Why doesn't Victorinox/Wenger let their customers buy customized SAKs?

This is exactly what I've wondered ever since I got online myself. It can not be, in this day and age, that difficult for the companies to setup an area on their order form for 'customs'. They assemble the knives from bulk bins of parts anyway, so just setup a few benches off the main line, to just build custom orders. I bet a whole new area of business could be built upon it, and profitably at that IMO.:thumbup:

Is it not possible to have an option available to customers who want to buy SAKs to be able to pick and choose what tools they want to go into their item?

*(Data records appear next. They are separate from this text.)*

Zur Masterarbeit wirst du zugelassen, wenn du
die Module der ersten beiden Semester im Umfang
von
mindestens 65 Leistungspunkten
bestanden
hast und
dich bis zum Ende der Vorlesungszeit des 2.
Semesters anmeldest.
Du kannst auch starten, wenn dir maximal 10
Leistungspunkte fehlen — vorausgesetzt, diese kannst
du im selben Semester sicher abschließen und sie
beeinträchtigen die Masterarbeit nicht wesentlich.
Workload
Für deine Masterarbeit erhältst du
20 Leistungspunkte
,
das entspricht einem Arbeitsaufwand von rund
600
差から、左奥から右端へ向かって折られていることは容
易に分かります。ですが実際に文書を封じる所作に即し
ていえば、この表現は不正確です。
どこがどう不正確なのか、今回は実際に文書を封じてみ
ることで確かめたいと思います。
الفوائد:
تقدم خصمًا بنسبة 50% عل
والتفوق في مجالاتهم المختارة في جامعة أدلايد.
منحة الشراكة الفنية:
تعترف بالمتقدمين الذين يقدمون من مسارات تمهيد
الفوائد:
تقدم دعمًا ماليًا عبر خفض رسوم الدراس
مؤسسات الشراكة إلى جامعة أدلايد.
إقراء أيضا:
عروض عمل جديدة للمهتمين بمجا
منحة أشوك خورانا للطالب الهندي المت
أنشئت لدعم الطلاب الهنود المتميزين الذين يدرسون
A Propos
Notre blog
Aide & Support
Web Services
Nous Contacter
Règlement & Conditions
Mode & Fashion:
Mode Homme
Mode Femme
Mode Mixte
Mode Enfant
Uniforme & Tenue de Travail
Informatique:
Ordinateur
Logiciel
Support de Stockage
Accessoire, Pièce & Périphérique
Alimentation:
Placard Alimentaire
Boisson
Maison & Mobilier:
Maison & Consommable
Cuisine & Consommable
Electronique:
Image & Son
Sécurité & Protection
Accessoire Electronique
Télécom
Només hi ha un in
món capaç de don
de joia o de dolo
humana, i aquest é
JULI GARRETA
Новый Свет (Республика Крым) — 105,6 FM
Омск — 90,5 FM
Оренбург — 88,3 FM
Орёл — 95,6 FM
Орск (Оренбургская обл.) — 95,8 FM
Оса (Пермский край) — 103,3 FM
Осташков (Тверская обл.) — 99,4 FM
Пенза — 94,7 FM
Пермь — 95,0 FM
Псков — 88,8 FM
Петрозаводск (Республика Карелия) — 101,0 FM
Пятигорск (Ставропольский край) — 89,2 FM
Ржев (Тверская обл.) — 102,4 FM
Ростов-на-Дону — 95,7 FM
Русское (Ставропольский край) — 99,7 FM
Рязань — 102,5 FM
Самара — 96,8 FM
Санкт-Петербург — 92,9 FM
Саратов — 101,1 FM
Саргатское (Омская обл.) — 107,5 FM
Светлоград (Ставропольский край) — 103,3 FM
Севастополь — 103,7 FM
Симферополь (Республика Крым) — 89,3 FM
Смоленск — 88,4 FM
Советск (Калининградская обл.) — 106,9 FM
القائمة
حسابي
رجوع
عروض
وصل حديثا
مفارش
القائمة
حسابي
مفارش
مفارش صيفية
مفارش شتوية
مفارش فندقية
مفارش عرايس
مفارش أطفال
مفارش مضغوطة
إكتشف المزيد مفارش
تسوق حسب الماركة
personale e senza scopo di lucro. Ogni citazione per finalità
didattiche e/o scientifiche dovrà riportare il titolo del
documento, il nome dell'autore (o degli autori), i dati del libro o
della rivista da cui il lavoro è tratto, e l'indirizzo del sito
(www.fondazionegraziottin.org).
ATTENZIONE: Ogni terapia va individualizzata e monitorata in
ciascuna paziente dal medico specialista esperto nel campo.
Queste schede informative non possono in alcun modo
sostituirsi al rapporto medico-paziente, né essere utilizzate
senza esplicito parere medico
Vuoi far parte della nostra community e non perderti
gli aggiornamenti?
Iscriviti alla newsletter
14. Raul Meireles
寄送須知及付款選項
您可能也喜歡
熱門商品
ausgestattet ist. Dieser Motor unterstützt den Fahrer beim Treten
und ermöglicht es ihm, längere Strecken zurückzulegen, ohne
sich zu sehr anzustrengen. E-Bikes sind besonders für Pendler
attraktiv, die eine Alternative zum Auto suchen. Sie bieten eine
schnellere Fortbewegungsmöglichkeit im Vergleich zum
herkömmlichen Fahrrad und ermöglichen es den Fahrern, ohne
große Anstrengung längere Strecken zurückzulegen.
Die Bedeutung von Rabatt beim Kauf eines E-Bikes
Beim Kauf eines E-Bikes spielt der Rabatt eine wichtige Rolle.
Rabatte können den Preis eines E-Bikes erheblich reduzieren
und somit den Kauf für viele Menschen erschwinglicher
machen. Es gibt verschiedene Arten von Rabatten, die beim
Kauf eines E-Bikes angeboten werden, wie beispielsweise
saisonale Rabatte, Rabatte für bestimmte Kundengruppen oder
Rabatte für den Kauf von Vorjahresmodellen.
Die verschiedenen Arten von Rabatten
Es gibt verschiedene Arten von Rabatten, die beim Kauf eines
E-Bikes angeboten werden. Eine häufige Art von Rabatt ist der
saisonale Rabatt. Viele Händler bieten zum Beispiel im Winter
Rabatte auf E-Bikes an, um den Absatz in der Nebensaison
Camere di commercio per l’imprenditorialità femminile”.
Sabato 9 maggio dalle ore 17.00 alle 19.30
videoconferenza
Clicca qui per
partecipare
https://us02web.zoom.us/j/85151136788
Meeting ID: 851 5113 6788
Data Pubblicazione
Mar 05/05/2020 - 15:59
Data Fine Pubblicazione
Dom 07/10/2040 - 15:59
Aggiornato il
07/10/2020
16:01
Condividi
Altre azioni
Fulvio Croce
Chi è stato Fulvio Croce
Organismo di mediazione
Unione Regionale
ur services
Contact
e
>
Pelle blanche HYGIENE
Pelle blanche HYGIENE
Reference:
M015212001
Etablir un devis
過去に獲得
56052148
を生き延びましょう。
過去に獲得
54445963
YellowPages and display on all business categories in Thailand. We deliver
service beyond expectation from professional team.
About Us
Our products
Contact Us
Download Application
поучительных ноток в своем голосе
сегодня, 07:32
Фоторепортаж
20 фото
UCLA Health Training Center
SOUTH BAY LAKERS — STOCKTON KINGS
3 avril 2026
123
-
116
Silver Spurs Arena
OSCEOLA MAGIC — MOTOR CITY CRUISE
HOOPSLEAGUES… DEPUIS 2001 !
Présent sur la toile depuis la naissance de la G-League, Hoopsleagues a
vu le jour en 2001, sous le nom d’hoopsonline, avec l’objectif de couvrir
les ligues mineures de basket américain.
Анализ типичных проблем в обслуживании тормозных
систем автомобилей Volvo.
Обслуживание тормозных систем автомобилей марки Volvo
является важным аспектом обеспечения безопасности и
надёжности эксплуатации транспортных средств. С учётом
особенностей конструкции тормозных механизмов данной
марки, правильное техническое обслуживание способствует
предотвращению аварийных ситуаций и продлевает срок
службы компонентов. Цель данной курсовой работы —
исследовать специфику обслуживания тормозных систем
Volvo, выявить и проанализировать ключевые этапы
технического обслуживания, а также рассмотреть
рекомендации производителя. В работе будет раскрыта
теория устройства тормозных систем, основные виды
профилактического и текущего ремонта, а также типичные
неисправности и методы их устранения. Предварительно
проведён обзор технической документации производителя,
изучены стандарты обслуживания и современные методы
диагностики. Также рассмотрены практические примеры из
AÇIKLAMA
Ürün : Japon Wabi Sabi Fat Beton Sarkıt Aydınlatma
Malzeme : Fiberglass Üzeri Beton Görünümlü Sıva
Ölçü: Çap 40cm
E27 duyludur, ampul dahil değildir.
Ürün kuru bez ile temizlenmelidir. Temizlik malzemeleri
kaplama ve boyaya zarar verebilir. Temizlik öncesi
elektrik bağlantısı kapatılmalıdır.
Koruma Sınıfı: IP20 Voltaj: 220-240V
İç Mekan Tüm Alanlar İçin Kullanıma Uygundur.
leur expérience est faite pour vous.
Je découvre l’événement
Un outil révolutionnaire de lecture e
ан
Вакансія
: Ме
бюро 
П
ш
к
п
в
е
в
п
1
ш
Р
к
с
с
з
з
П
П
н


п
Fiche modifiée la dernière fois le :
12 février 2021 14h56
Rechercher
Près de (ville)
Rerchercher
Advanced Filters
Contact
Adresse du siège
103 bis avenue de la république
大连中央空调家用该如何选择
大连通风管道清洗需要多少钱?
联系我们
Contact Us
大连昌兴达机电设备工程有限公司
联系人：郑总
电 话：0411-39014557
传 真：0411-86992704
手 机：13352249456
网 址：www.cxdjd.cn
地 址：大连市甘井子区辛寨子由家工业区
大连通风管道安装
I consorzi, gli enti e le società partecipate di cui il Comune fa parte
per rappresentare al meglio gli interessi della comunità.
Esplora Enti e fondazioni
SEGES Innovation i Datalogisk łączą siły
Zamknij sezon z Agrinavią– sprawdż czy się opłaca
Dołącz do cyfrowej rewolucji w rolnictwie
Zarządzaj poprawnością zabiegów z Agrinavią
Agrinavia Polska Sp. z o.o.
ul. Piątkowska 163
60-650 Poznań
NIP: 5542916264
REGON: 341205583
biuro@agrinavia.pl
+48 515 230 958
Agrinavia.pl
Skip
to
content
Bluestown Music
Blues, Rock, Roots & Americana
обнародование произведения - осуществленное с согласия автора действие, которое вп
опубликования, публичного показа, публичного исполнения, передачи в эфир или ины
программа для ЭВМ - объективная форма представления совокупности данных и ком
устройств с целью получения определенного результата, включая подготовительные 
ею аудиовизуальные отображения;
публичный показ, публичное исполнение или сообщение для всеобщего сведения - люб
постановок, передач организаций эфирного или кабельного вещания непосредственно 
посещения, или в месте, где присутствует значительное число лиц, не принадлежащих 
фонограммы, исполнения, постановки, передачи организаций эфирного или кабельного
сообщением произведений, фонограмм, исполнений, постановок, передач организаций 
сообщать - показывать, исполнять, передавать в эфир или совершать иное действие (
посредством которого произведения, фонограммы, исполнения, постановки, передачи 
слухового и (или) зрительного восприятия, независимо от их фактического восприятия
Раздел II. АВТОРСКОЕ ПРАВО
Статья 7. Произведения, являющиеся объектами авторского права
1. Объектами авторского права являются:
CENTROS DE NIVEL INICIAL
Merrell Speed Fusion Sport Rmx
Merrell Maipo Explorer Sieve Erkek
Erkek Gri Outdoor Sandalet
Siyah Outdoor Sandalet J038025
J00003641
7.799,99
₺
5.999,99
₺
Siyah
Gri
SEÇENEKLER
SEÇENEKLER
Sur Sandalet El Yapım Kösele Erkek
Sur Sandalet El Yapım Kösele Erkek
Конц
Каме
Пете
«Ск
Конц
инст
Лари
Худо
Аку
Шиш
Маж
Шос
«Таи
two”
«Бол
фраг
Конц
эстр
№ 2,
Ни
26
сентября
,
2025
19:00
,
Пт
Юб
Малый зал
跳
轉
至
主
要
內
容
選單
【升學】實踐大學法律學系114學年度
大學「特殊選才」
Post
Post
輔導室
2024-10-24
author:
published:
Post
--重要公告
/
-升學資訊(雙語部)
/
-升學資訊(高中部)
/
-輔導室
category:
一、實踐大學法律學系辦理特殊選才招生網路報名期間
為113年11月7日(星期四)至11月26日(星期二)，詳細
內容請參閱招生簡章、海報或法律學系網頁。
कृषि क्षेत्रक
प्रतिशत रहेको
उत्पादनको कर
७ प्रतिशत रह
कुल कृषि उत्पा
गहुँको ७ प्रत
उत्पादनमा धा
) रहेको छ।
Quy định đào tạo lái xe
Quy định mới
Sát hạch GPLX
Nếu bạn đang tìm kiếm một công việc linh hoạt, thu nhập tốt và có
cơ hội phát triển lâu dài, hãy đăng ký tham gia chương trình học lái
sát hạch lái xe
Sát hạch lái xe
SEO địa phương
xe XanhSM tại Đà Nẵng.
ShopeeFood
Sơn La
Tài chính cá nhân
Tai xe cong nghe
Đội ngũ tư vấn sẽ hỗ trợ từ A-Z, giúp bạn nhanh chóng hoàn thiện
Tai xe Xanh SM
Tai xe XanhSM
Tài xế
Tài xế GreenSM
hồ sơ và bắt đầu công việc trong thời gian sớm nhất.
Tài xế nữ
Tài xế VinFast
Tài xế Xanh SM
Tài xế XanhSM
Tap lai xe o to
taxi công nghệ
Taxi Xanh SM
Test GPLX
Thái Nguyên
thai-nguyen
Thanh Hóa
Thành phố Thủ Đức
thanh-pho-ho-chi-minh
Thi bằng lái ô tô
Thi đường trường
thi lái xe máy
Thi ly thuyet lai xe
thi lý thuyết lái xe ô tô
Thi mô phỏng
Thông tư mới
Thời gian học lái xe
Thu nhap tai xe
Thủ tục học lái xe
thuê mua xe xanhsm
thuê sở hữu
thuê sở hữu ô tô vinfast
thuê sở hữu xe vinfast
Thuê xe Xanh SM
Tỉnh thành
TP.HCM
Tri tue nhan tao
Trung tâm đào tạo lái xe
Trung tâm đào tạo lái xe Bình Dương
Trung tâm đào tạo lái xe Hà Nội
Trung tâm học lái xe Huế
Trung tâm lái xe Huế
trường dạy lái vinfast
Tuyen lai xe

Is it just not logistically possible or is it too expensive to individually cater to each customer?
 
They already make a custom model for me. It's called the Soldier. :)
As was already said, if you can't find what you want in their catalog, well, you have a problem.
 
I understand why it wouldn’t be practical to offer a “custom shop” but it would sure be nice if they did.
 
One possible business model would be to license a small shop, possibly managed/owned by an experienced shop employee, to produce custom SAK configurations. The usual contract controls around quality, advertising and output would have to be in place. The factory would supply the parts needed of course at cost or slightly above. Distribution would be for direct orders only and be managed by the licensee via whatever system they would develop. I don't see any significant downside to this kind of business relationship, and probably similar to the relationship between Smith and Wesson and their custom shop and Buck and their custom shop. Probably profitable also.

Heck, I'd even do a few weeks of programming for a couple dozen SAK's (not for resale, of course).
 
While stationed in Germany in the early sixties, my father took us on a vacation to Switzerland. We visited Lucerne, and on the church square, the local tourist shop had a Swiss Army knife bench where you could pick out any accessory you wanted and they would assemble the knife. Behind the bench was a wall display filled with every known accessory I had never before seen - about 15 feet or so.

It has and can be done. American prepacked marketing prohibits it - so few people would buy into the system it would never make money. Next time you go to an auto parts chain store, really look around - the spools of bulk hose, fittings, and boxes of bulbs are all disappearing for blister packs on pegboard display.

Vic and Wenger can't turn American habits around that keep accelerating over the past decades. How many of you buy your pickles out of a 35 gallon barrel?